Abstract:
Objective As urban design faces increasing demands for contextual responsiveness, iterative optimization, and data-informed reasoning, integrating artificial intelligence into the design process has gained renewed relevance. Among emerging technologies, generative artificial intelligence (GAI) shows strong potential for automating content creation and simulating spatial configurations. This research provides a comprehensive review of recent developments in the application of GAI to urban design. The research identifies representative technical pathways, their respective intervention stages, and the functional mechanisms by which generative models are reshaping the design workflow. This research presents a structured, theory-informed synthesis of how different generative models contribute to tasks such as intention modeling, spatial reasoning, and performance-driven design. Building on design thinking and a descriptive lens informed by the technology acceptance model (TAM), the research examines how model type, data modality, and task characteristics affect GAI’s functional role, usability, and acceptance. Particular attention is given to mapping deployment forms, from isolated tools to coordinated multi-model workflows, and to characterizing cross-cutting challenges of controllability, transparency, and contextual adaptability in urban design settings.

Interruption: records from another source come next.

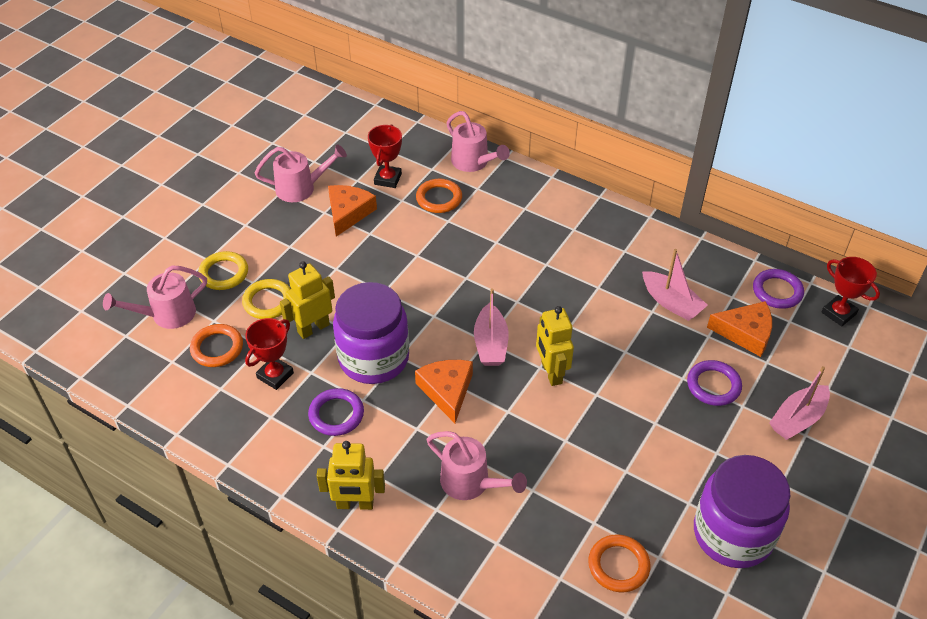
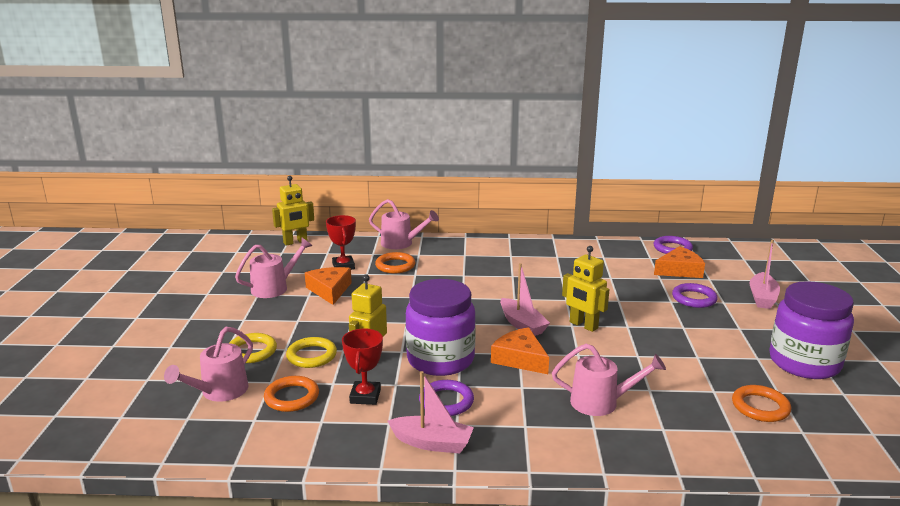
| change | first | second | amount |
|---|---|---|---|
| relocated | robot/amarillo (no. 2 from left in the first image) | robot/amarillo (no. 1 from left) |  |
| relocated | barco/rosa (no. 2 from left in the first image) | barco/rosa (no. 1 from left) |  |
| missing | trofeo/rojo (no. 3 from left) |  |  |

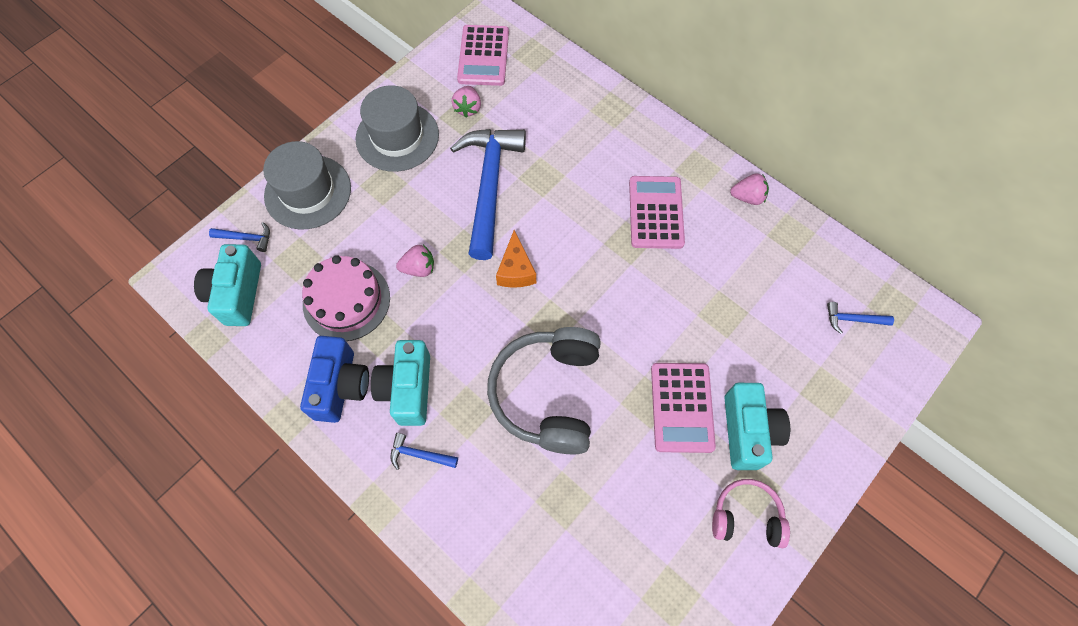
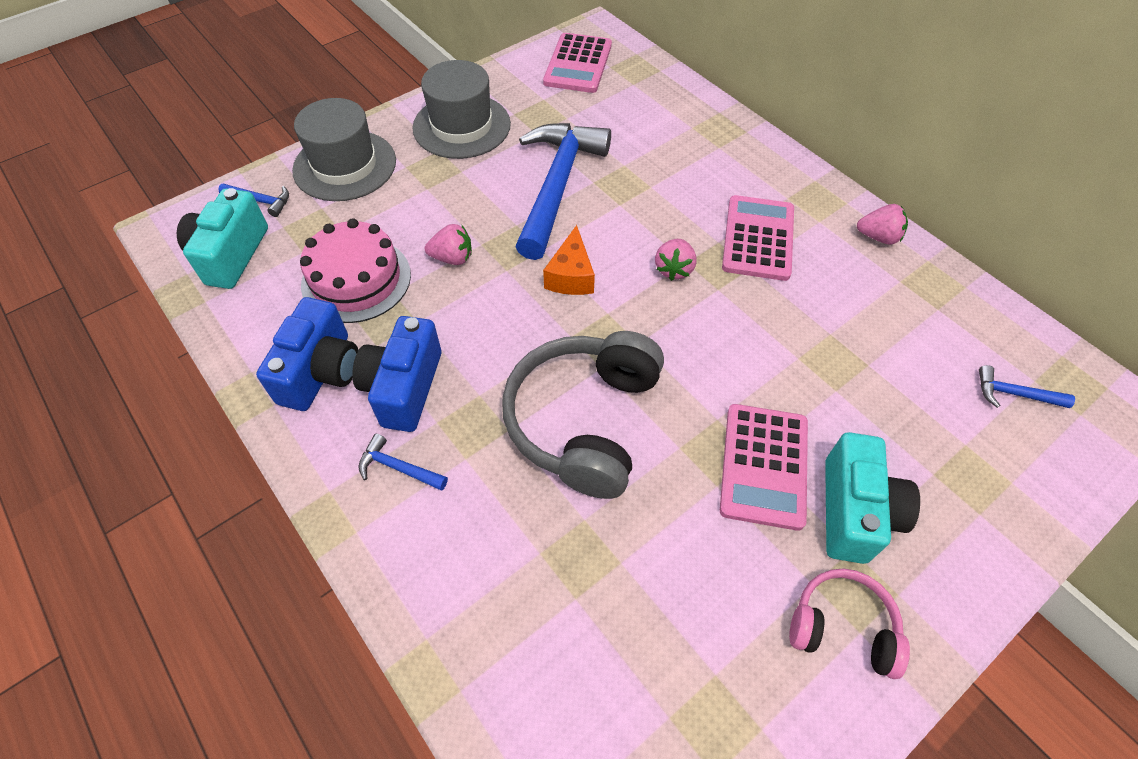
| change | first | second | amount |
|---|---|---|---|
| colour | cámara/turquesa (no. 2 from left) | cámara/azul (no. 2 from left) |  |
| relocated | fresa/rosa (no. 2 from left) |  |  |

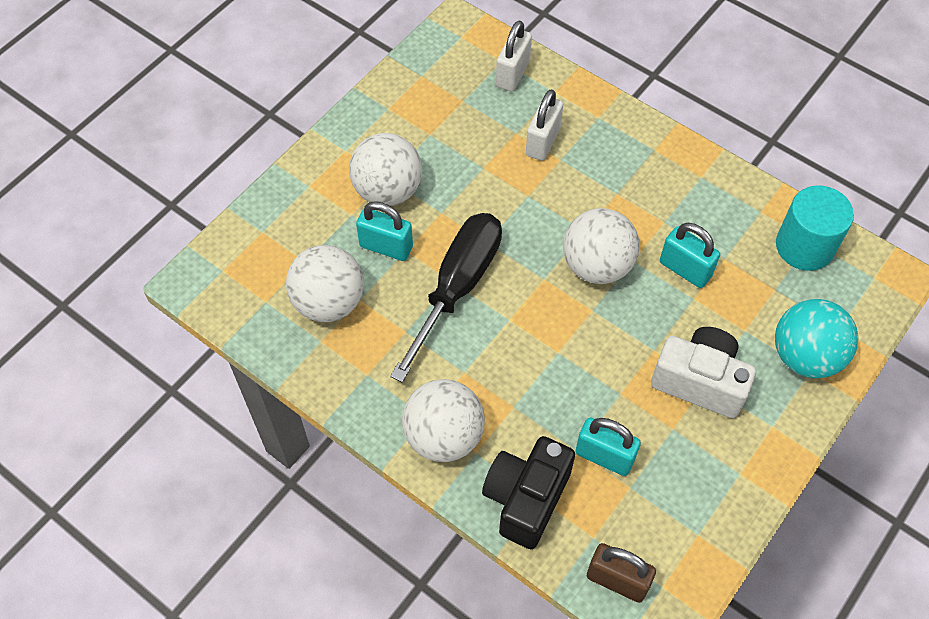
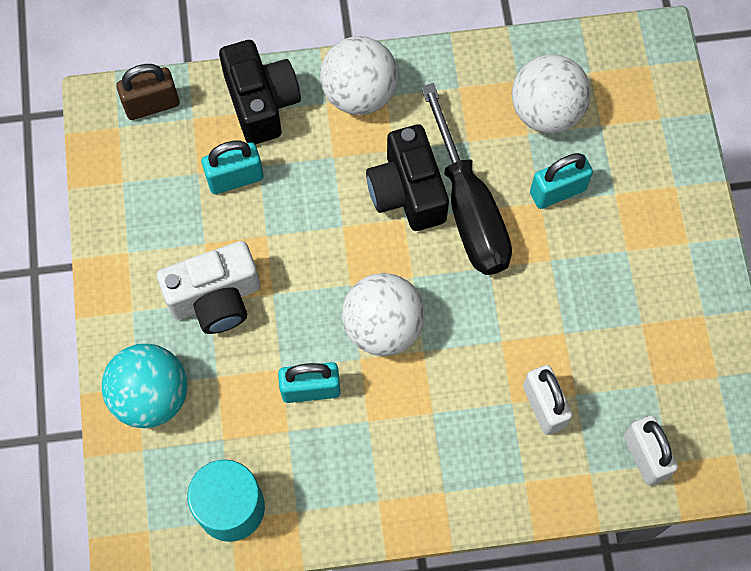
| change | first | second | amount |
|---|---|---|---|
| appeared |  | cámara/negro (no. 2 from left) |  |
| missing | pelota/blanco (no. 2 from left) |  |  |

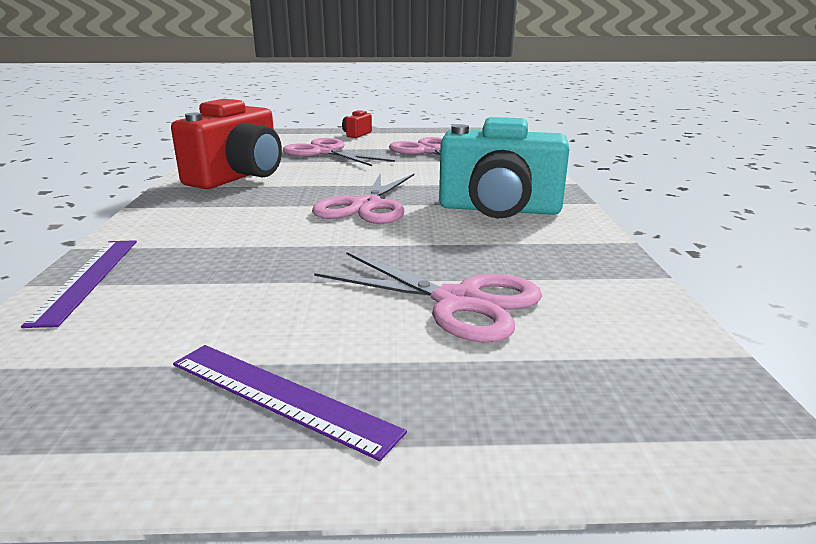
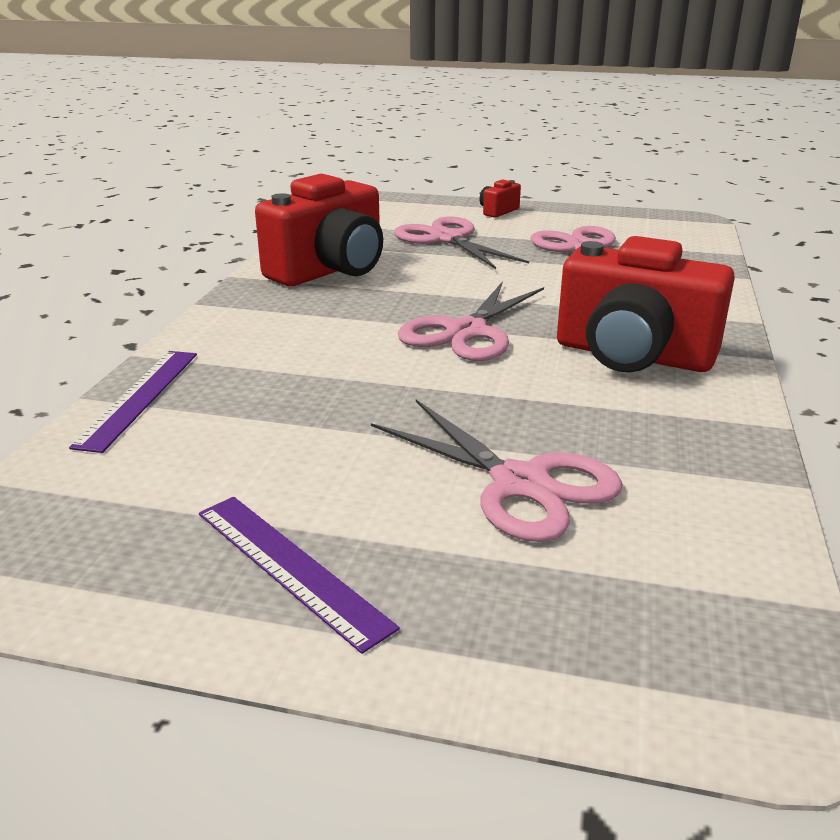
| change | first | second | amount |
|---|---|---|---|
| colour | cámara/turquesa | cámara/rojo (no. 3 from left) |  |

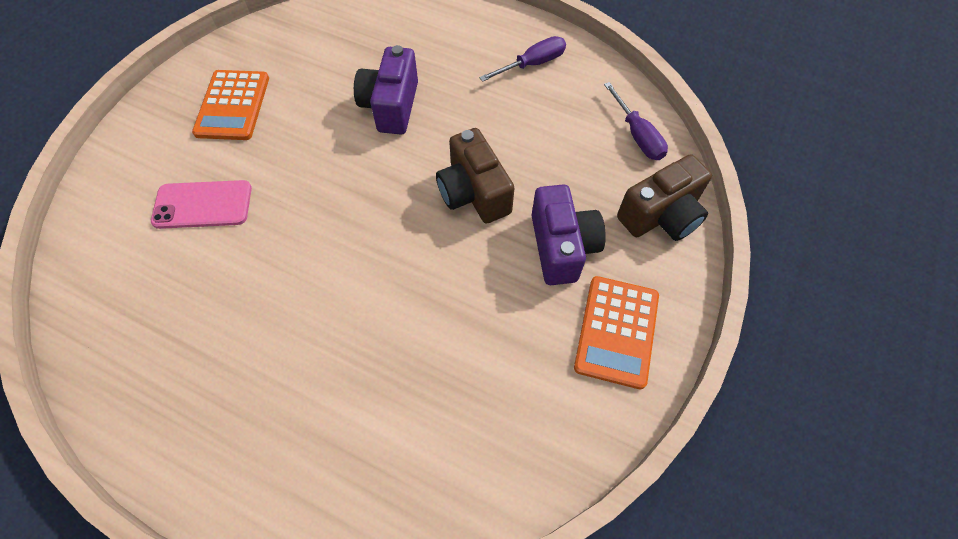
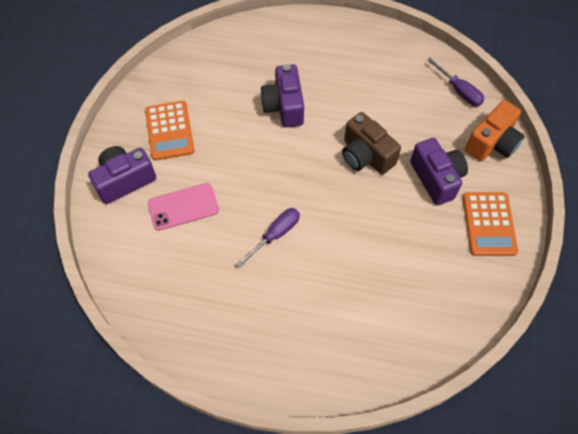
| change | first | second | amount |
|---|---|---|---|
| appeared |  | cámara/morado (no. 1 from left) |  |
| relocated | destornillador/morado (no. 1 from left) |  |  |
| colour | cámara/marrón (no. 2 from left) | cámara/naranja |  |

Methods Following the PRISMA protocol, the research conducts a multi-stage literature review combining automated search and expert screening. A total of 125 peer-reviewed articles and high-impact preprints are selected from Web of Science, CNKI, arXiv, and selected industry sources, covering the period from 2014 to July 2025. Search terms such as “generative AI”, “AIGC”, “GAN”, “diffusion model”, “variational autoencoder”, “autoregressive model”, “large language model”, and urban-related keywords are used in various combinations. Based on the collected literature, four types of generative models are summarized as image-driven, language-driven, structure-driven, and feedback-optimized models, according to their application characteristics in urban design tasks. These types are aligned with four stages of the design process: preliminary analysis, scheme generation, evaluation and decision-making, and outcome expression. On this basis, a two-dimensional framework to examine how different GAI pathways intervene across tasks is formed. To refine the mapping, each design stage is further broken down into three representative sub-tasks. Preliminary analysis includes public demand analysis, urban data enhancement, case/task framing, and spatial element recognition. Scheme generation covers design intention modeling, spatial layout generation, and 3D form construction. The evaluation and decision-making stage includes multi-objective optimization, scheme evaluation, and scenario prediction. The final expression stage involves textual documentation, 2D representation, and visual rendering. A quantitative analysis is also conducted to show the distribution of model types over design stages, identify common combinations, and trace the evolution of research focus over time. TAM informs a descriptive synthesis of perceived usefulness (PU) and perceived ease of use (PEU) across model types to illuminate adoption patterns.
Results The findings reveal that GAI models are increasingly integrated into urban design workflows but exhibit uneven adoption across task types and modalities. Image-driven models dominate in both early-stage analysis and final visual representation due to their high interpretability, usability, and compatibility with existing design practices. Language-driven models are commonly used in public demand analysis, participatory planning, and scenario scripting, enabled by the rise of large language models (LLMs) such as ChatGPT and DeepSeek. Structure-driven models, though less prevalent, show promise in generating street networks, land-parcel layouts, and spatial typologies using graph-based logic. Feedback-optimized models, which rely on reinforcement learning, evolutionary algorithms, and performance simulation are the least adopted, but demonstrate strong potential in multi-objective optimization and iterative decision-making. Recent research indicates an increasing use of multi-model workflows, such as text-to-image pipelines integrated with urban simulation or feedback loops. While GAI applications increasingly support design iteration, their adoption is heavily influenced by the controllability, explainability, and contextual adaptability of models. PU and PEU vary significantly by model type, with image-driven models rated highest and structure-driven and feedback-optimized models facing usability challenges due to complexity and low transparency.
Conclusion Although GAI has demonstrated broad applicability across the urban design process, current implementations are largely procedural and auxiliary in nature. Most models recombine existing inputs rather than construct original logic, and few possess autonomous reasoning or normative awareness. This limits their role to content augmentation rather than conceptual guidance in design development. Moreover, issues such as opaque decision logic, lack of domain-specific knowledge embedding, and poor adaptability to local planning norms hinder practical adoption. Addressing these challenges requires multi-level efforts: 1) Construct structured, regionally grounded urban design datasets; 2) improve model interpretability, controllability, and responsiveness to professional input; and 3) develop modular, multi-model systems that support seamless interaction across design stages. Human – AI collaboration mechanisms — especially those based on iterative prompts and semantic feedback-must be enhanced to enable AI not just as a tool, but as an active design partner. This review offers a comprehensive reference for scholars and practitioners seeking to understand how GAI is reshaping the logic, structure, and agency of urban design.